Benzvalene
- Names: Preferred IUPAC name Tricyclo[3.1.0.0^{2,6}]hex-3-ene

Identifiers
- CAS Number: 659-85-8;
- 3D model (JSmol): Interactive image;
- ChemSpider: 120239;
- PubChem CID: 136470;
- CompTox Dashboard (EPA): DTXSID00216109 ;

Properties
- Chemical formula: C_{6}H_{6}
- Molar mass: 78.114 g·mol^{−1}

= Benzvalene =

Benzvalene is an organic compound and one of several isomers of benzene. It was first synthesized in 1967 by K. E. Wilzbach et al. via photolysis of benzene and the synthesis was later improved by Thomas J. Katz et al.

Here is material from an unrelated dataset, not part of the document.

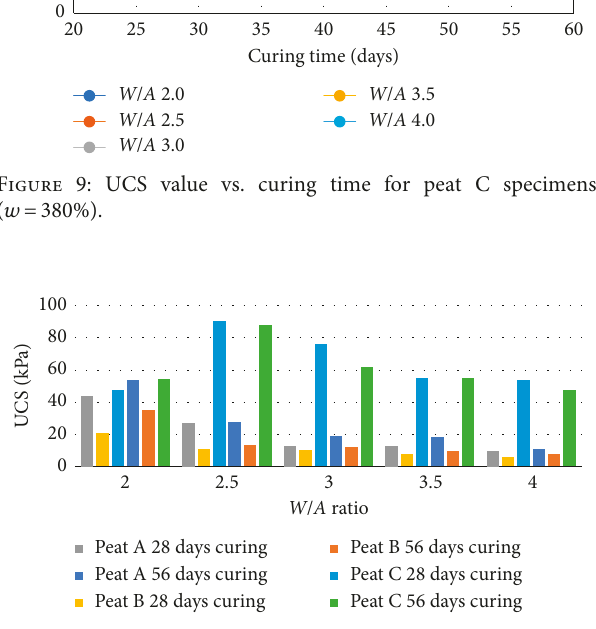
Figure 10: UCS value vs. W / A ratio for each specimen.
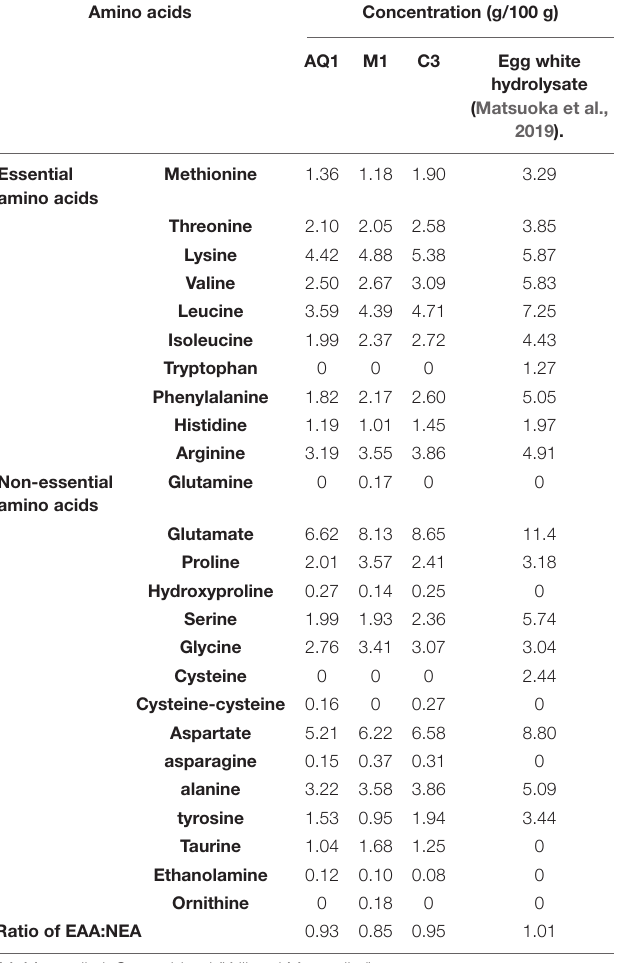
TABLE 2 | Amino acid composition (mM) of mesopelagic Hydrolysates M1 and C3 and aqueous extract AQ1 compared to egg white hydrolysate. Amino acids Concentration (g/100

The 1971 synthesis consisted of treating cyclopentadiene with methyllithium in dimethyl ether and then with dichloromethane and methyllithium in dimethyl ether at −45 °C. It can also be formed in low yield (along with fulvene and Dewar benzene) by irradiation of benzene at 237 to 254 nm. The hydrocarbon in solution was described as having an extremely foul odor. Due to the high steric strain present in benzvalene, the pure compound (~71 kcal/mol higher in energy than benzene) easily detonates, for example by scratching.

The compound converts to benzene with a chemical half-life of approximately 10 days. This symmetry-forbidden transition is believed to take place through a diradical intermediate.

==Polybenzvalene==
Benzvalene can be polymerized in a ring opening metathesis polymerisation to polybenzvalene. This polymer contains highly strained bicyclobutane rings which again makes it a sensitive material. The rings can be isomerized to 1,3-dienes and for this reason polybenzvalene has been investigated as a precursor to polyacetylene.